A joint US-UK expedition to the Amundsen Sea has revealed that the floating ice shelf extension of Antarctica's accelerating Pine Island Glacier was melting 50 per cent faster in 2009, than in 1994. The authors, from the Lamont-Doherty Earth Observatory and the British Antarctic Survey, found that a stronger circulation of warmer ocean currents thinned the ice - which has recently lifted off a previously unknown submarine ridge, reducing friction with the sea floor and allowing the grounded PIG to slip more rapidly into the sea.

We frequently see pictures of large icebergs calving, ice shelves disintegrating and ice caps melting, but this study documents a process hidden from sight - hundreds of meters below the sea surface. The PIG ice shelf is now larger than it was in 1994, and experiences little topside melting. But repeated measurements of ocean properties and transports, using ship-deployed instruments, showed increasing basal melting and an evolving sub-ice cavity. This work required persistence by the investigators, along with the National Science Foundation and National Environmental Research Council, as several attempts to reach the PIG - after 1994 - were unsuccessful.

Changes in the PIG are important because it is viscerally connected to the interior of the West Antarctic Ice Sheet. Unlike most of East Antarctica and Greenland, West Antarctica is anchored in the ocean - which is absorbing more than 80 per cent of "global warming". While that warming seems to have played only a supporting role to stronger currents above the sub-ice ridge, other ice shelves are similarly exposed to the depth-dependent melting potential of corrosive seawater. Even without ocean erosion, the PIG and adjacent Thwaites Glacier are theoretically vulnerable to sustained retreat since most of their underlying beds - where the ice meets the floor - slope downward toward the centre of the ice sheet.

▶ Stated exercise
Answer each question from the Pine Island Glacier text.
(a) How much faster was the glacier's floating ice shelf melting in 2009 than in 1994?
(b) What kind of instruments were used for the repeated measurements of ocean properties and transports?
(c) How much of "global warming" is the ocean said to be absorbing?
Rely only on the text about the Pine Island Glacier when answering.

▶ Recorded information
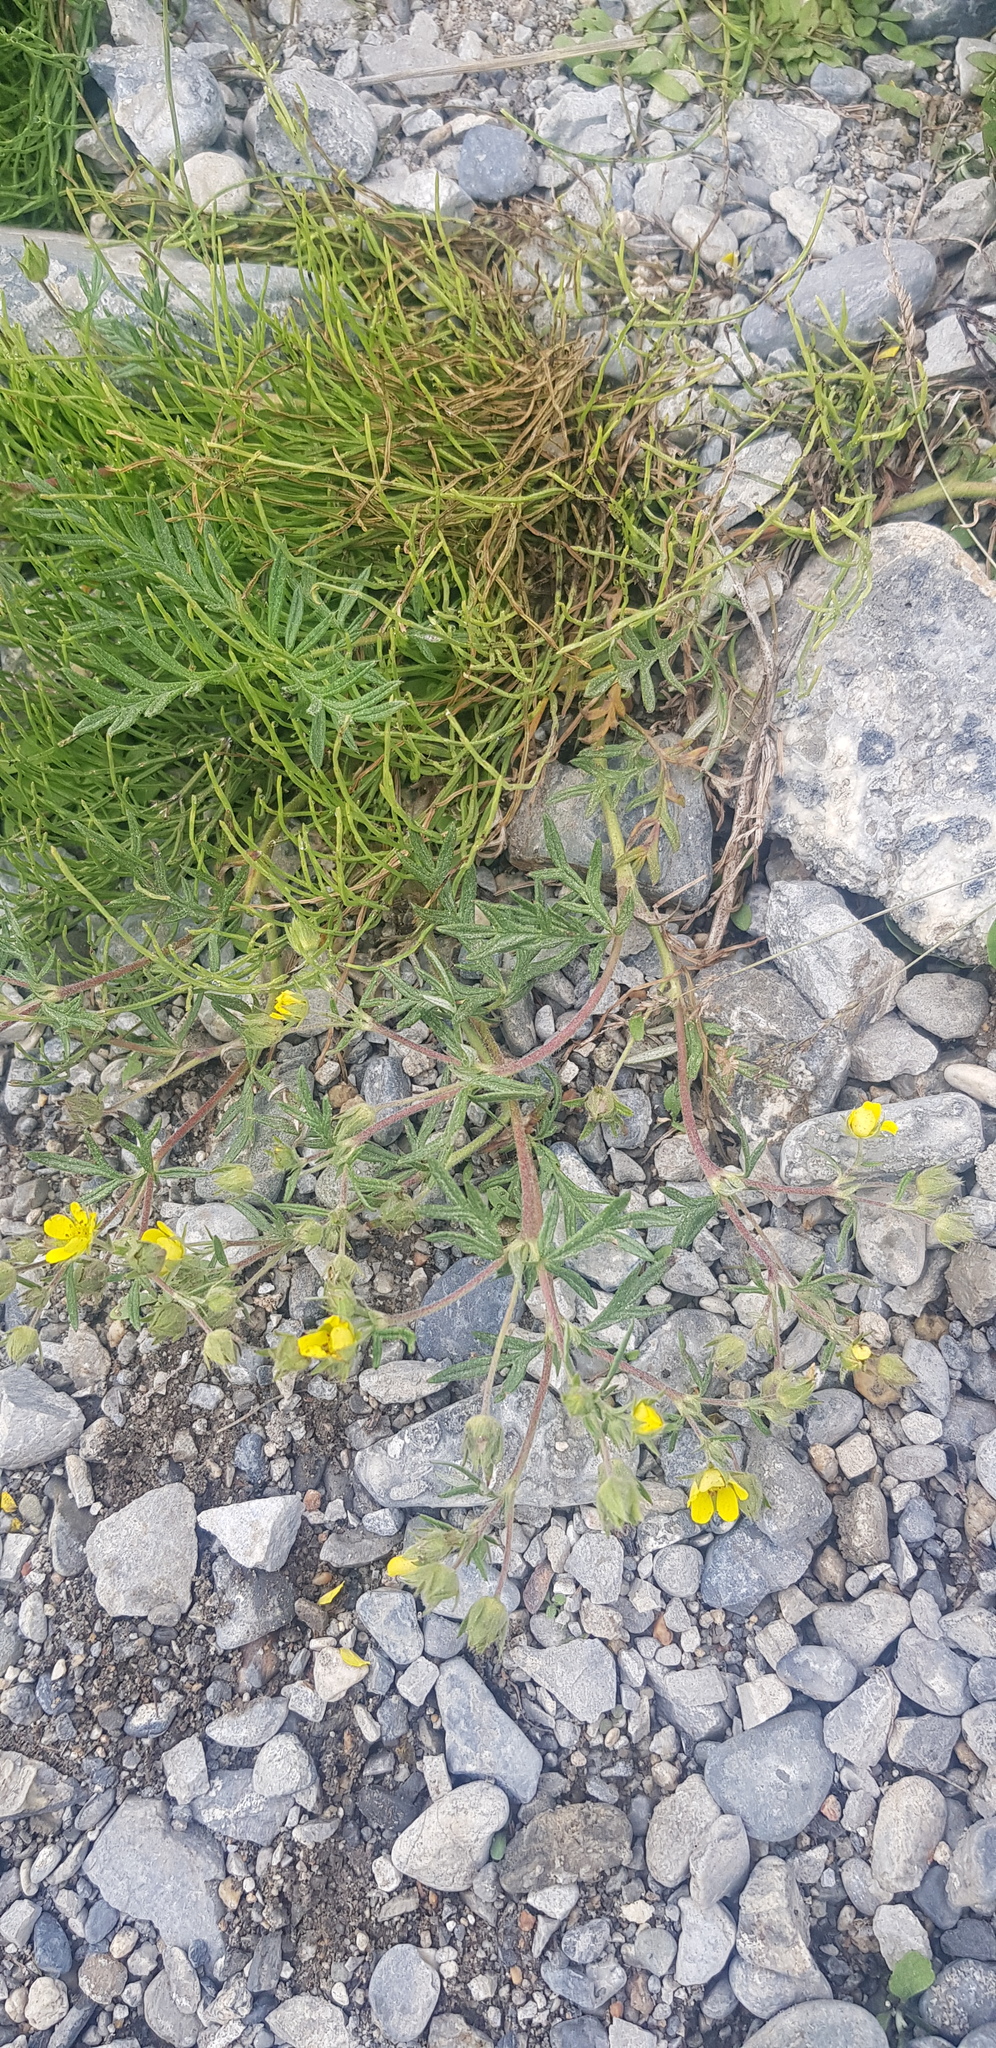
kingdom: Plantae
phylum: Tracheophyta
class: Magnoliopsida
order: Rosales
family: Rosaceae
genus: Potentilla
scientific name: Potentilla supina
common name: Prostrate cinquefoil
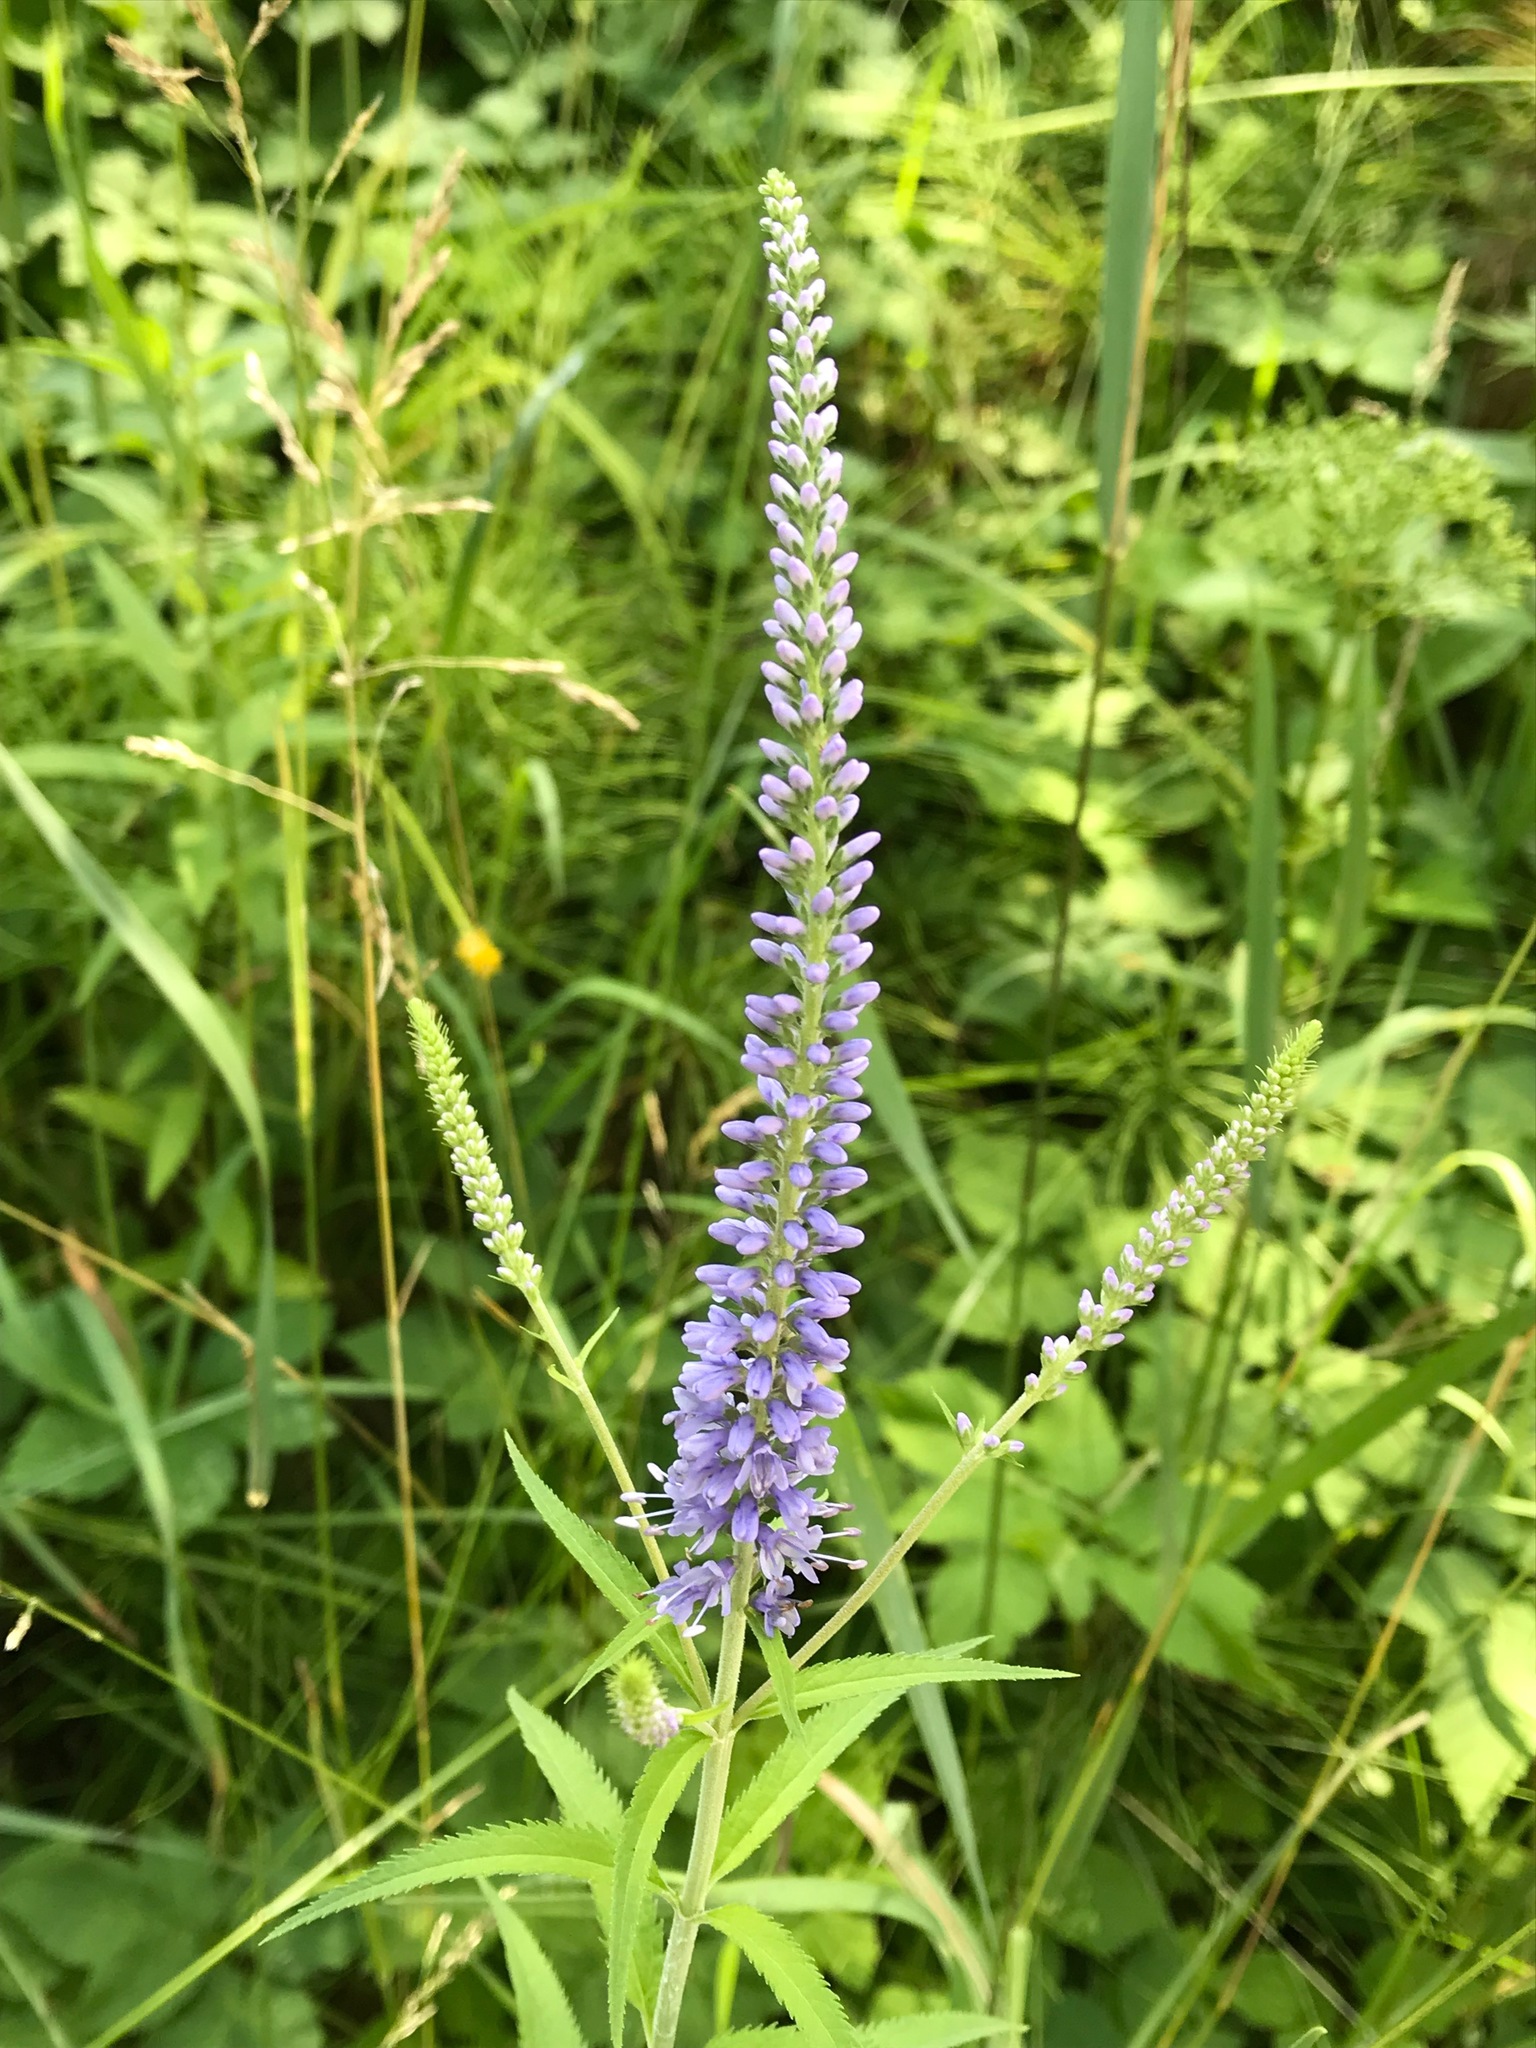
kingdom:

▶ Task response
(a) It was melting 50 percent faster.
(b) Ship-deployed instruments were used.
(c) The ocean is absorbing more than 80 percent of it.